If you do not want pyPMatch to mess with your code, you can still use the pattern matching in the form of function decorators. You put the pattern as a string into the decorator. The function itself then takes the variables of the pattern as parameters.

from pmatch import case

@case("17")
def test_me():
    print("This is correct!")

@case("11 | 13 | 17 | 19")
def test_me():
    print("At least, it's still a prime number")

@case("i @ int()")
def test_me(i):
    print("The result", i, "is wrong")

@case("x")
def test_me(x):
    print("Not even an integer?", x)

test_me(sum([2, 3, 5, 7]))

NB: Using decorators is, after all, not a particularly good idea for this library. The reason is that, in contrast to pre-compiling modules, not all names can be properly resolved. You might therefore end up with some surprises, or even crashes.

How To Write Patterns

Patterns can be expressed using the elements described below.

As mentioned above: not everything is fully implemented and tested, yet! In particular, there is only limited support for A + B at the moment.

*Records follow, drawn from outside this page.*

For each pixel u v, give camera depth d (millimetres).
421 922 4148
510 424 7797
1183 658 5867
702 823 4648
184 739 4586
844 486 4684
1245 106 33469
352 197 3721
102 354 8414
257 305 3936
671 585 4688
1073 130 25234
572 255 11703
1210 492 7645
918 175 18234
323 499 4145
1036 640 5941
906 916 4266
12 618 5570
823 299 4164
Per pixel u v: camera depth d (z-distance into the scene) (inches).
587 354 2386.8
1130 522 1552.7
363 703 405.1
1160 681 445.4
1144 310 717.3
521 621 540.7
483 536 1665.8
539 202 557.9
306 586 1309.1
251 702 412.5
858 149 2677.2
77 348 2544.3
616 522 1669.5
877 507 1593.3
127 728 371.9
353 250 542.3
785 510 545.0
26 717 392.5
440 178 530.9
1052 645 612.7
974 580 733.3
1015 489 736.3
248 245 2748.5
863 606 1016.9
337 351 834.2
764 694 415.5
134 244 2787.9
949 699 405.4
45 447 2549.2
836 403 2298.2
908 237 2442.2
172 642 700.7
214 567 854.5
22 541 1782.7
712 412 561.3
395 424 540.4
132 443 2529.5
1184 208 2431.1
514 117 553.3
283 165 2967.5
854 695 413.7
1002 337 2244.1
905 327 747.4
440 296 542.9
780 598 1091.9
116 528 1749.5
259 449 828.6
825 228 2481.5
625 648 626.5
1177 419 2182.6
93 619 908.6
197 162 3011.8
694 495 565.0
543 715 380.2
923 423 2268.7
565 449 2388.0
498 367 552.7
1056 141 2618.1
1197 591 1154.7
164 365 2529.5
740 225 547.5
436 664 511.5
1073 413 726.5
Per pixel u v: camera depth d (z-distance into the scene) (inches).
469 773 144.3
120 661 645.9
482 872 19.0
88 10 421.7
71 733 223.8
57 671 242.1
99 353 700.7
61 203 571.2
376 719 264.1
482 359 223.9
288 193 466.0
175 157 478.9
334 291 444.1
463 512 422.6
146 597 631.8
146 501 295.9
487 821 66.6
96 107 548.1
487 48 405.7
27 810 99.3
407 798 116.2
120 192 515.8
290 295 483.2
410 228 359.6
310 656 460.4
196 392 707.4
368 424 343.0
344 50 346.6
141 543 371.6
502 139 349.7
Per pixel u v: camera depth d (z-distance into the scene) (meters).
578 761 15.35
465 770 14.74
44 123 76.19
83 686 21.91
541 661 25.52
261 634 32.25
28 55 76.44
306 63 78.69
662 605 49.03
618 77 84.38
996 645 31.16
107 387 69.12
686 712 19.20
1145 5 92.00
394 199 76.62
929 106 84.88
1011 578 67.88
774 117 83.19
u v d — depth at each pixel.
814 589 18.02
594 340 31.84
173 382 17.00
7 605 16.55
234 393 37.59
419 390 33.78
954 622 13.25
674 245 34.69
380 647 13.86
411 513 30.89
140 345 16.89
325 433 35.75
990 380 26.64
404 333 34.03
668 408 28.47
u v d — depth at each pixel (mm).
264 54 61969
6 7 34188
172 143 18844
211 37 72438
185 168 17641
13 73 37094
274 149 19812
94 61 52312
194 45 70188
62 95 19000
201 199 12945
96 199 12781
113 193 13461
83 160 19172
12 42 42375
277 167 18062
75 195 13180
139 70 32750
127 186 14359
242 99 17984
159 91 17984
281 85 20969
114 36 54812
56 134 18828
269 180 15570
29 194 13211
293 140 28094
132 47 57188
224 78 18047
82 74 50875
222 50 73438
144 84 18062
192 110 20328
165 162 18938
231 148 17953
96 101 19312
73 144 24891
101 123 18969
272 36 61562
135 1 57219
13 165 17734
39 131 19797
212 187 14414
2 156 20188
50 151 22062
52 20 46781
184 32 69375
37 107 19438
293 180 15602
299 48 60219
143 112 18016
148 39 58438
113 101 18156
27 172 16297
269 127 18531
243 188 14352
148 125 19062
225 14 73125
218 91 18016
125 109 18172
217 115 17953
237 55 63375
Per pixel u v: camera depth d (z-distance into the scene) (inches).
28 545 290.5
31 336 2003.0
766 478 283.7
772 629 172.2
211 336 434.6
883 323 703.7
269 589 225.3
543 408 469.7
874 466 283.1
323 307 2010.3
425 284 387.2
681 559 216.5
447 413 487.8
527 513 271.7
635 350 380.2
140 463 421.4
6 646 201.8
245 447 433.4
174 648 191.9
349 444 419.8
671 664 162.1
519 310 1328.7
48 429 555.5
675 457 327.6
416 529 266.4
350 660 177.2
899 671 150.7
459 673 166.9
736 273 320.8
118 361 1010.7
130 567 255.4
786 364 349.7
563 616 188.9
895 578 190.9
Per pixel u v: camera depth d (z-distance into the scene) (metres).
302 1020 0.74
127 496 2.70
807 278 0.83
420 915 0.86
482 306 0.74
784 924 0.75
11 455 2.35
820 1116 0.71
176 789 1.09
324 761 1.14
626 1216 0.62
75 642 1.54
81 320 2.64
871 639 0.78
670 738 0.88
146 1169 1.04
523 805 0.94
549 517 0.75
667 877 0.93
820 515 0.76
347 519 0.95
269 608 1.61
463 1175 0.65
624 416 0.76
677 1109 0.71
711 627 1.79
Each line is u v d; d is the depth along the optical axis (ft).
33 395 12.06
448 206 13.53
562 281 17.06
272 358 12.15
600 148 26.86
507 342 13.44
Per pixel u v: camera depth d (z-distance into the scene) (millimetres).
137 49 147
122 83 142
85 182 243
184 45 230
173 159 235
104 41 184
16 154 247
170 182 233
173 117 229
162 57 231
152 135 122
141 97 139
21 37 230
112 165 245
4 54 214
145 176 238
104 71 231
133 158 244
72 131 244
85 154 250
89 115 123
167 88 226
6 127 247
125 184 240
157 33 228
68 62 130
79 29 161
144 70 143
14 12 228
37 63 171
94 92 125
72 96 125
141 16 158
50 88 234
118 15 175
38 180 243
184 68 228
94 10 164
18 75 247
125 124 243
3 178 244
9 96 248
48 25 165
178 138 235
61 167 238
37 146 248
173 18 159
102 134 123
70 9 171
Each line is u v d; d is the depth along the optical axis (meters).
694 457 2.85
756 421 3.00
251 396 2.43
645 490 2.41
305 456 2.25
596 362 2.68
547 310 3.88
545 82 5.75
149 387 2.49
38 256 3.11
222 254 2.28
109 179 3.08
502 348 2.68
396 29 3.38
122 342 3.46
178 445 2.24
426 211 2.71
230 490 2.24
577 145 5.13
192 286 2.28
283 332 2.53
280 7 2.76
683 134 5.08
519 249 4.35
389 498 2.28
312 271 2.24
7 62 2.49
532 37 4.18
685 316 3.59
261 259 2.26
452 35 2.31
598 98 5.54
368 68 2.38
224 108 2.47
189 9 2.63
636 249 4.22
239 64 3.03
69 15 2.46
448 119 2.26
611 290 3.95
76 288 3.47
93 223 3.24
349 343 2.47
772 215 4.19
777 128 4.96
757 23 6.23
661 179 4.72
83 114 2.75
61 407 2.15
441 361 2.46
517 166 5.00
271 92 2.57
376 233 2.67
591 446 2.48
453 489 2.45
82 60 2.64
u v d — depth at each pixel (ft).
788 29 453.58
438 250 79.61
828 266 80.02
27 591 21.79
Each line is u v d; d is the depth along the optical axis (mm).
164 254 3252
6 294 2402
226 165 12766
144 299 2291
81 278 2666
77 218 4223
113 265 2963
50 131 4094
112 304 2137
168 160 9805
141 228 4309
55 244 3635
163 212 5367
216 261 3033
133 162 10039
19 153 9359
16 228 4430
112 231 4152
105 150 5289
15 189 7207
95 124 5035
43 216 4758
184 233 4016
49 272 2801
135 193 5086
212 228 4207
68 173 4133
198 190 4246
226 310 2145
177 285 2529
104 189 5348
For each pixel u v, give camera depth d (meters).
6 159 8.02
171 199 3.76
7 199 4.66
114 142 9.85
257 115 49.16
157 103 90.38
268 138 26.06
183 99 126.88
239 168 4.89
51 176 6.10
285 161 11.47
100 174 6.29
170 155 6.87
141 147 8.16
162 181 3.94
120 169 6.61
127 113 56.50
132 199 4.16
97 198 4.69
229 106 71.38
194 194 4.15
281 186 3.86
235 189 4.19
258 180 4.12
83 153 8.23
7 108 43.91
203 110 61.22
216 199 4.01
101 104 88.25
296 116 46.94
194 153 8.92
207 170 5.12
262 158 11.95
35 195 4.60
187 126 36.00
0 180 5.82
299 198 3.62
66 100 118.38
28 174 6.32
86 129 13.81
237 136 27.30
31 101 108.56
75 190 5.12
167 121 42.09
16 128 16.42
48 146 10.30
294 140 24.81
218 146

  • Foo() matches all instances of the class Foo;
  • Foo(A, B, C) deconstructs an instance of Foo, which must yield three values, which then must match the patterns A, B, and C, respectively;
  • Foo(egg=A, ham=B) matches all instances of Foo, where the attributes egg, and ham match the patterns A and B, respectively;
  • 12, 'abc', True and other constants match a value if the value is equal to the constant;
  • { 'a': A, 'b': B } matches if the value has an element 'a', as well as an element 'b', which match A and B, respectively. The value can be dictionary, but it does not have to be. You can also check for specific elements within a list, say, using { 2: A, 5: B };
  • {'RE'} matches if the value is a string that conforms to the regular expression given;
  • {foo} matches any value V of type string, for which V.isfoo() evaluates to True. For instance, {lower} will match any string for which V.islower() is true;
  • A | B | C matches if at least one of the patterns A, B, C matches;
  • [A, B, C, ..., D, E] matches any sequence where the first three elements match A, B, and C and the last two elements match D, and E, respectively. This also includes Python's usual iterator unpacking, such as [a, b, *c, d], which is interpreted as [a, b, c @ ..., d];
  • A + B matches a string if it can be decomposed into the parts A and B. For instance, '(' + x + ')' matches any string that has some text enclosed in parentheses, and returns the middle part as x;
  • x @ A matches if the pattern A matches, and binds the value to the variable x if the entire match is successful;
  • _ is a wildcard that matches everything;
  • *_ and ... are wildcards used in sequences, usually with the exact same meaning;
  • x is an abbreviation for x @ _, matches everything, and binds it to x.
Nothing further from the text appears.